__TEXTE DE L'EXERCICE__:
▬▬▬
Il est clair que, dès le commencement de la Congrégation, des confrères ont été envoyés en dehors de leur pays natal, la France. Mais tous n'étaient pas des missionnaires ad gentes ; pensons à la Pologne, à l'Italie, etc. Ils étaient envoyés à Alger, Tunis; étaient-ils des missionnaires ad gentes?

Il est clair que ceux qui furent envoyés à Madagascar étaient sans aucun doute des missionnaires ad gentes, comme nous pouvons le constater d'après les lettres que saint Vincent leur envoya. Mais qu'en est-il à propos des confrères envoyés en Ethiopie, ou en Abyssinie comme on l'appelait autrefois.

Toutefois, jetons un regard sur les défis d'aujourd'hui. Dans un petit article comme celui-ci, il n'est guère possible de les citer tous ni de les analyser en profondeur. Aussi je n'en relèverai que quelques-uns au hasard.

Nous vivons une époque de changements: ils y a de très nombreuses questions qui autrefois étaient acceptées sans discussion, mais qui aujourd'hui ne sont plus évidentes. La frontière entre la vérité et l'erreur n'est pas toujours nette. Il y a des questions difficiles qui concernent le salut et la création. Beaucoup de réponses sont partielles. Comment un missionnaire doit-il se situer dans ce contexte?

Les sciences progressent: ce que nous avons appris durant nos années de séminaire n'est peut-être plus d'actualité. Avons-nous conscience que la formation continue est nécessaire?

Nous devons encourager une large participation. Cela signifie que beaucoup de missionnaires doivent renoncer à une attitude cléricale et être capables de considérer les autres comme leurs partenaires, qui pourraient être mieux formés et plus capables de rejoindre directement les gens (sous une forme non liturgique). Les femmes (laïques et soeurs) sont souvent considérées comme inférieures. Etant hommes, il est naturel que nous portions une culture masculine en oubliant que c'est par les femmes que la foi grandit dans la vie ordinaire. Dans beaucoup de missions ad gentes nous perdons une chance à cause de cette mentalité et de ces attitudes.

La situation de beaucoup de “gentes”dans le sens ancien du terme a changé. Ils sont relégués vers des terres éloignées, et leur gouvernement les considère souvent comme une honte pour leur pays. Ils sont opprimés et ne sont pas considérés comme des citoyens à part entière avec les mêmes droits et obligations. Ou il leur est permis d'exister dans une espèce de musée: des réserves où ils sont obligés de maintenir leur culture et leur folklore pour attirer les touristes, apportant des revenus à leur pays. Sommes-nous prêts à vivre avec eux, à apporter la Bonne Nouvelle, tout en les aidant à se prendre en mains afin qu'ils deviennent des citoyens à part entière?
▬▬▬
__DONNÉES FOURNIES__:
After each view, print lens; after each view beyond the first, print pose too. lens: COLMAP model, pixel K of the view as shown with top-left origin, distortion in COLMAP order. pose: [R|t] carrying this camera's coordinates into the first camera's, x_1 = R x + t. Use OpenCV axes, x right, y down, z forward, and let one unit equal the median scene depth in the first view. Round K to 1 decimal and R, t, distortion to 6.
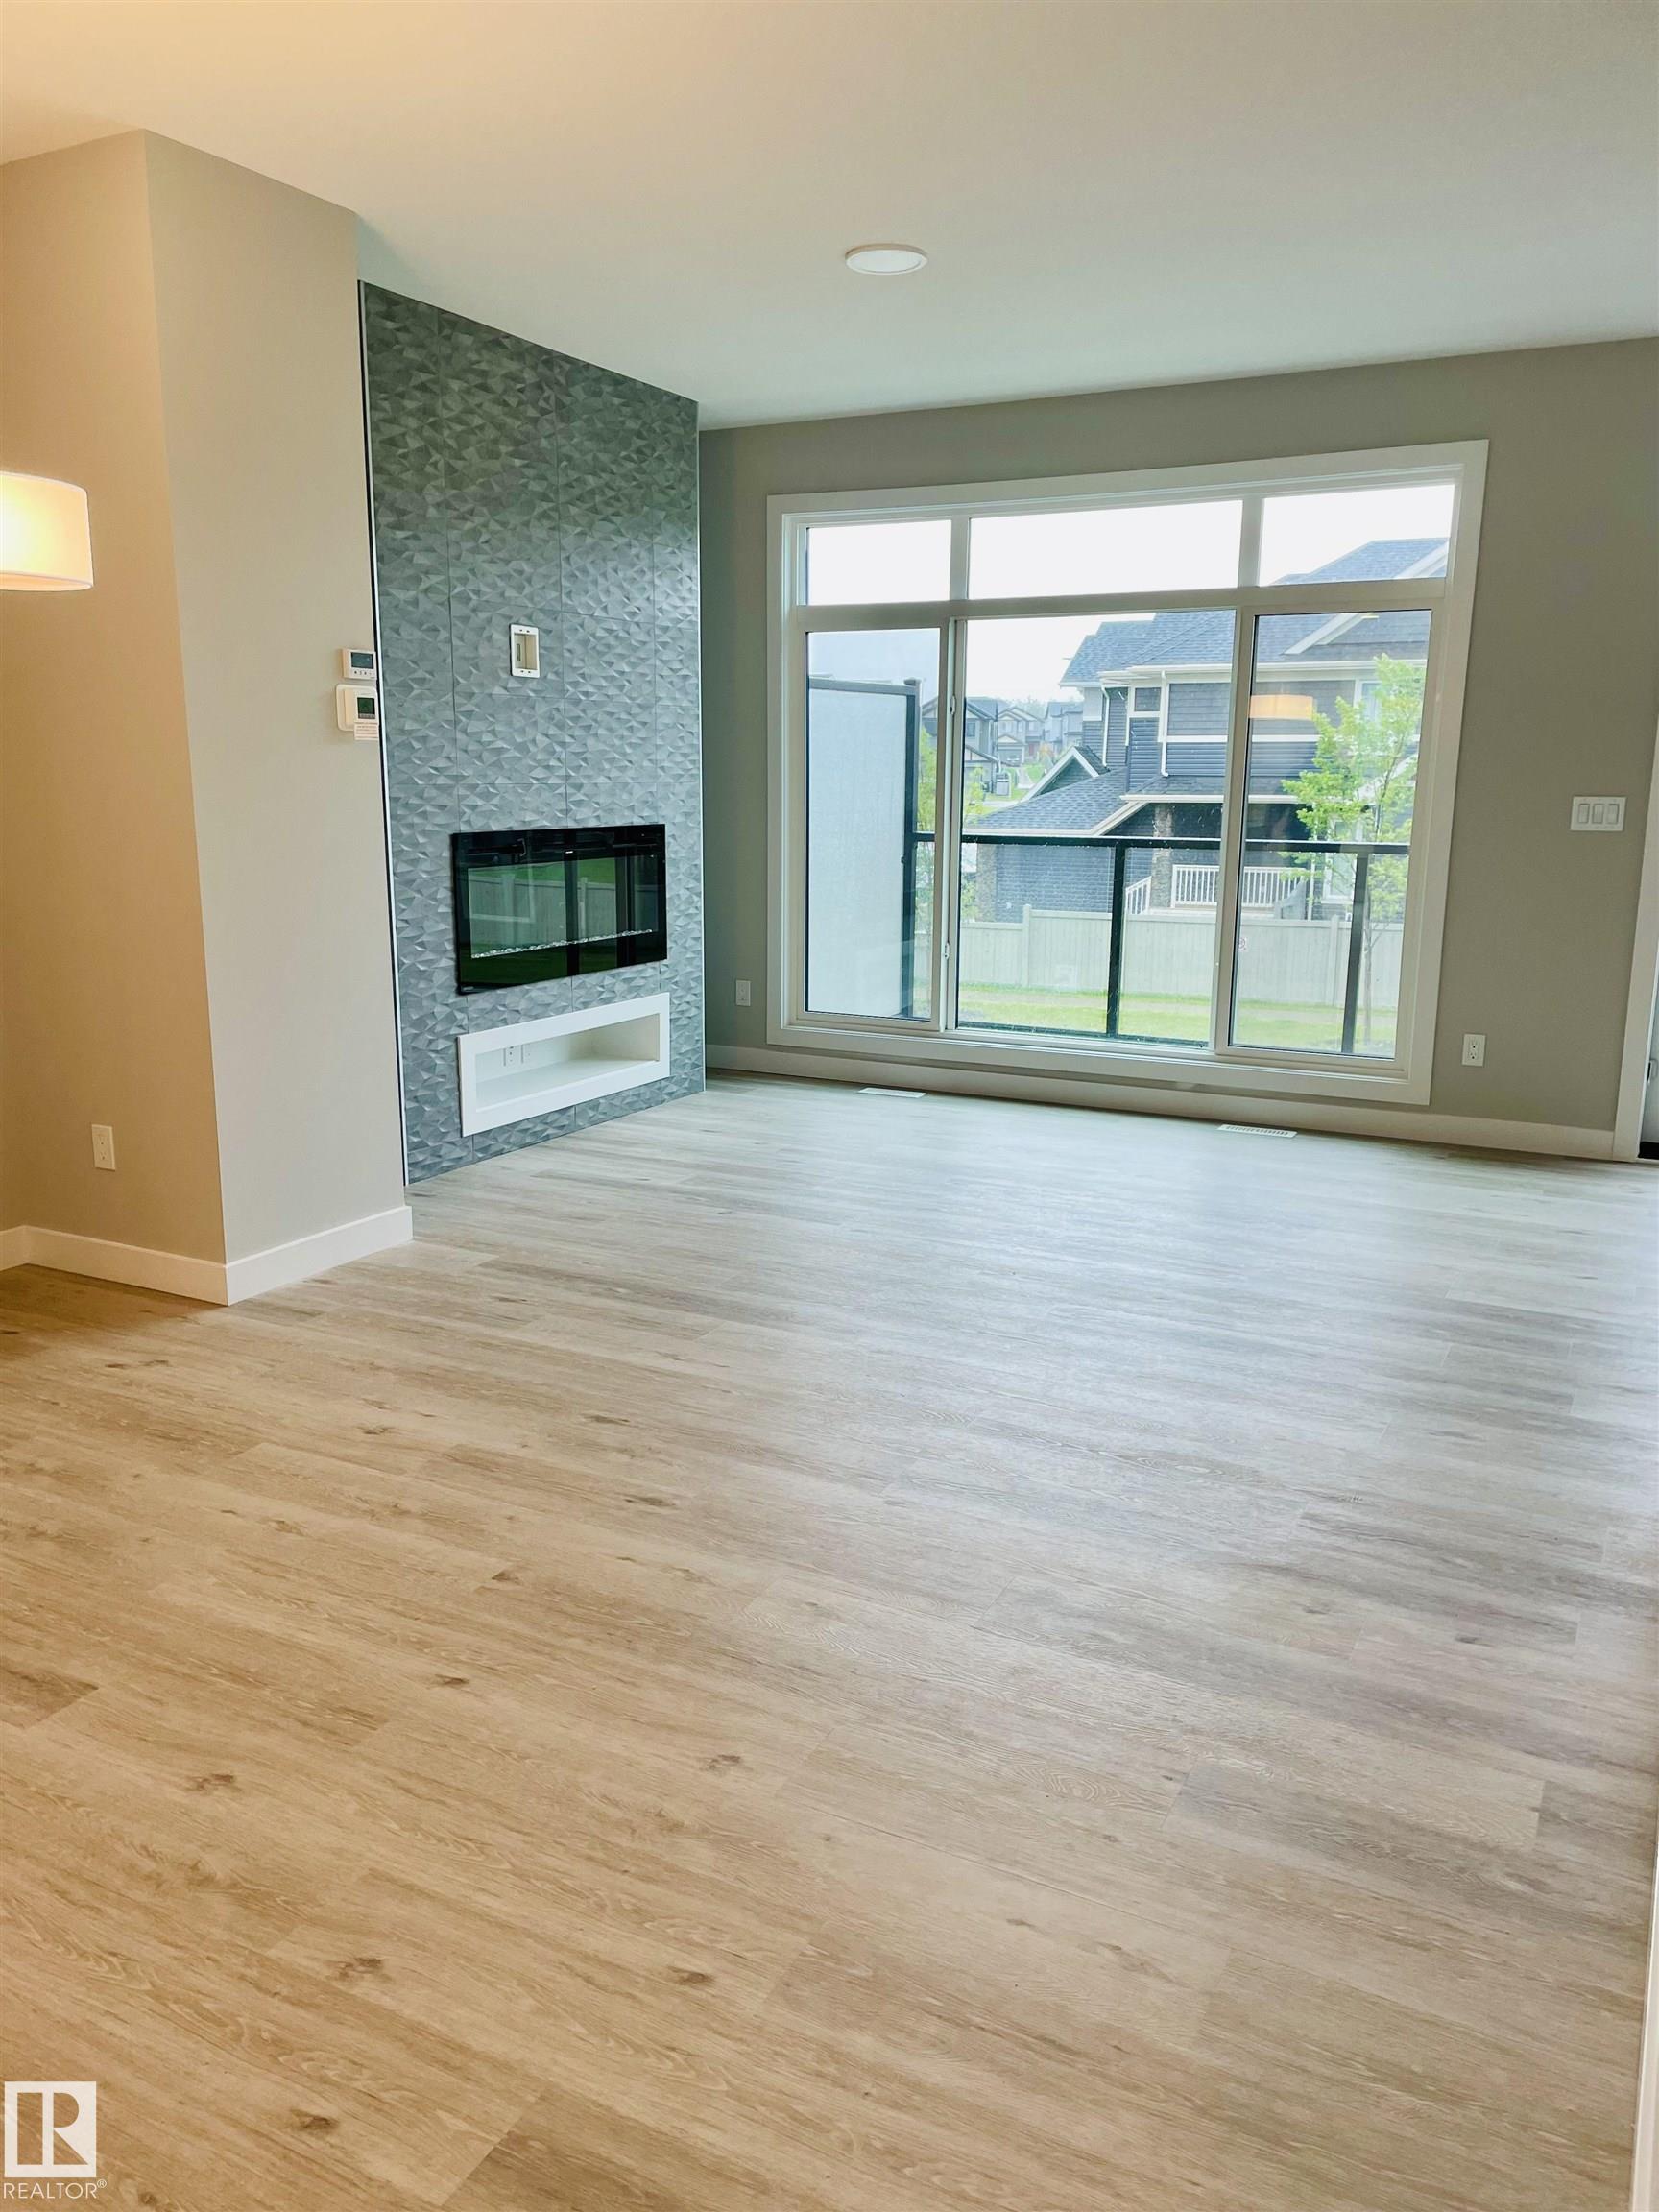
lens RADIAL K [[1674.3, 0, 821.2], [0, 1674.3, 1105.0], [0, 0, 1]] dist [0.083080, -0.091500]
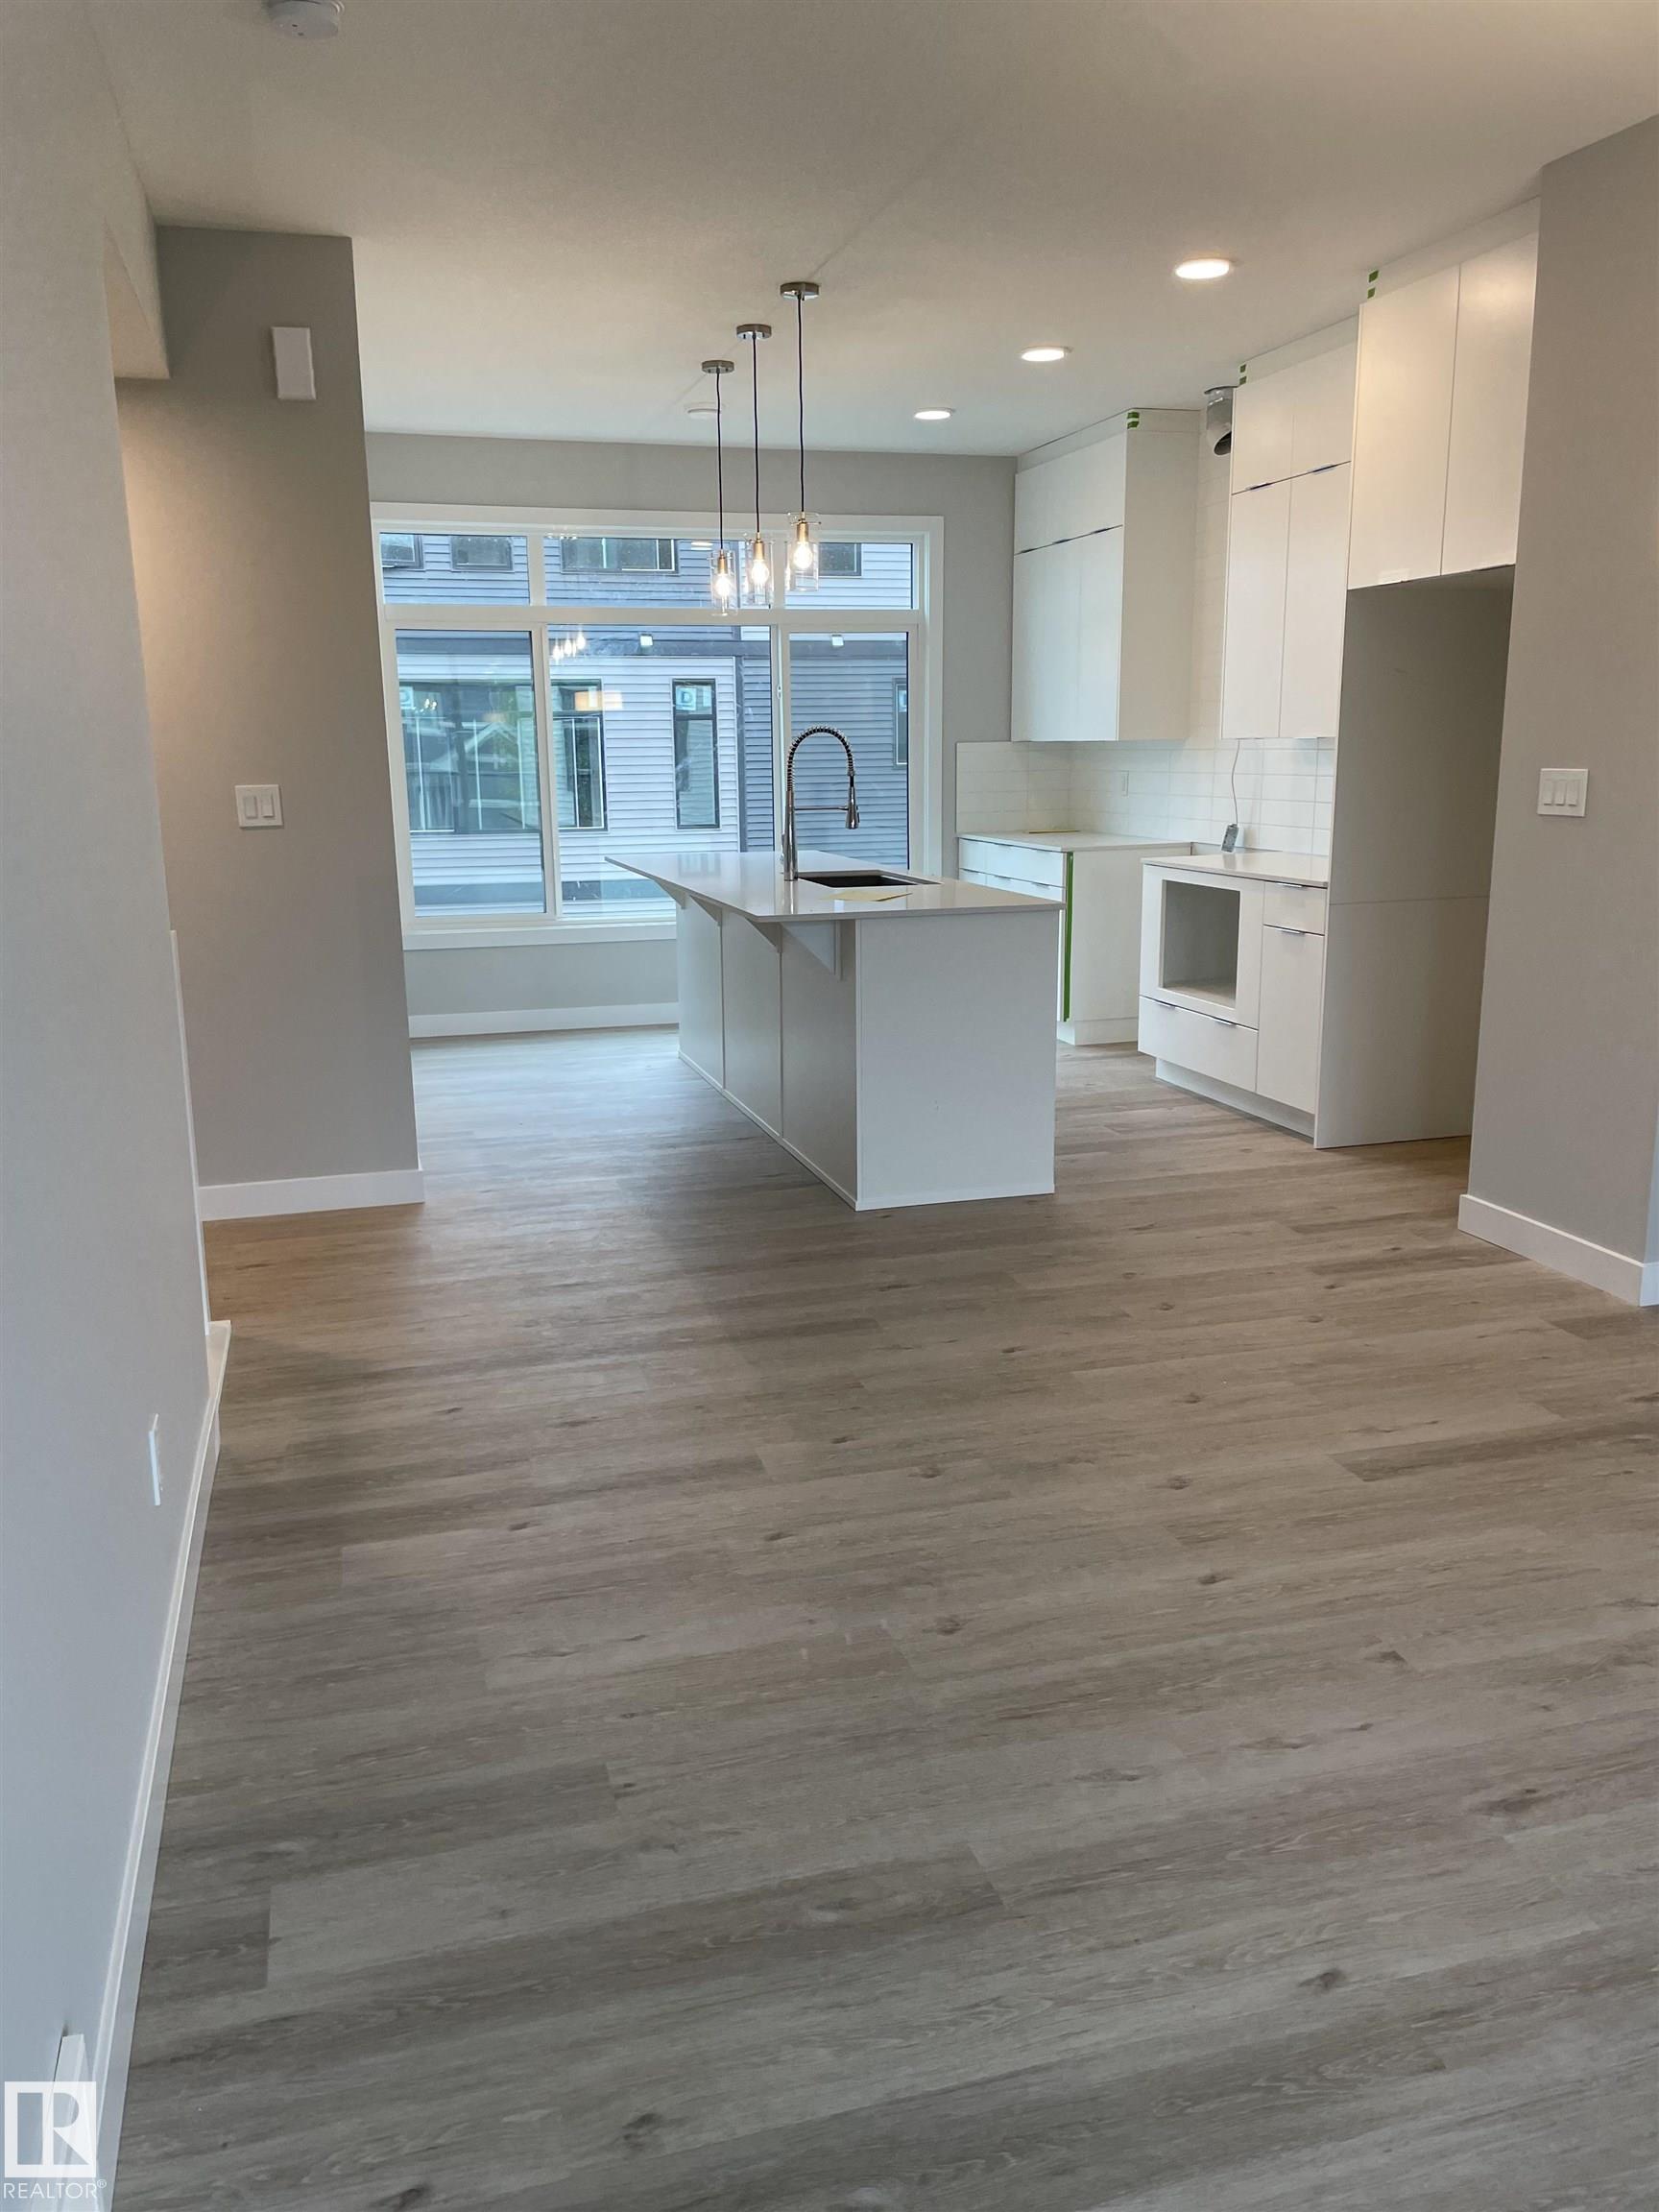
lens RADIAL K [[1674.3, 0, 821.2], [0, 1674.3, 1105.0], [0, 0, 1]] dist [0.083080, -0.091500]
pose [[-0.720422, 0.150051, -0.677109, 0.727797], [-0.135009, 0.927295, 0.349138, -0.323097], [0.680268, 0.342943, -0.647785, 1.574512]]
▬▬▬
__TRAVAIL À FAIRE__:
1 > Mettez à jour le passage du texte sur la mission compris entre « Nous vivons une » et « dans ce contexte? », inclus, en remplaçant « époque » par « période ».
2 > Extrayez toutes les lignes du listing des paramètres de caméra en les recopiant à l'identique, sans les images.

__RÉPONSES PAR CONSIGNE__:
1 >
Nous vivons une période de changements: ils y a de très nombreuses questions qui autrefois étaient acceptées sans discussion, mais qui aujourd'hui ne sont plus évidentes. La frontière entre la vérité et l'erreur n'est pas toujours nette. Il y a des questions difficiles qui concernent le salut et la création. Beaucoup de réponses sont partielles. Comment un missionnaire doit-il se situer dans ce contexte?

2 >
After each view, print lens; after each view beyond the first, print pose too. lens: COLMAP model, pixel K of the view as shown with top-left origin, distortion in COLMAP order. pose: [R|t] carrying this camera's coordinates into the first camera's, x_1 = R x + t. Use OpenCV axes, x right, y down, z forward, and let one unit equal the median scene depth in the first view. Round K to 1 decimal and R, t, distortion to 6.
lens RADIAL K [[1674.3, 0, 821.2], [0, 1674.3, 1105.0], [0, 0, 1]] dist [0.083080, -0.091500]
lens RADIAL K [[1674.3, 0, 821.2], [0, 1674.3, 1105.0], [0, 0, 1]] dist [0.083080, -0.091500]
pose [[-0.720422, 0.150051, -0.677109, 0.727797], [-0.135009, 0.927295, 0.349138, -0.323097], [0.680268, 0.342943, -0.647785, 1.574512]]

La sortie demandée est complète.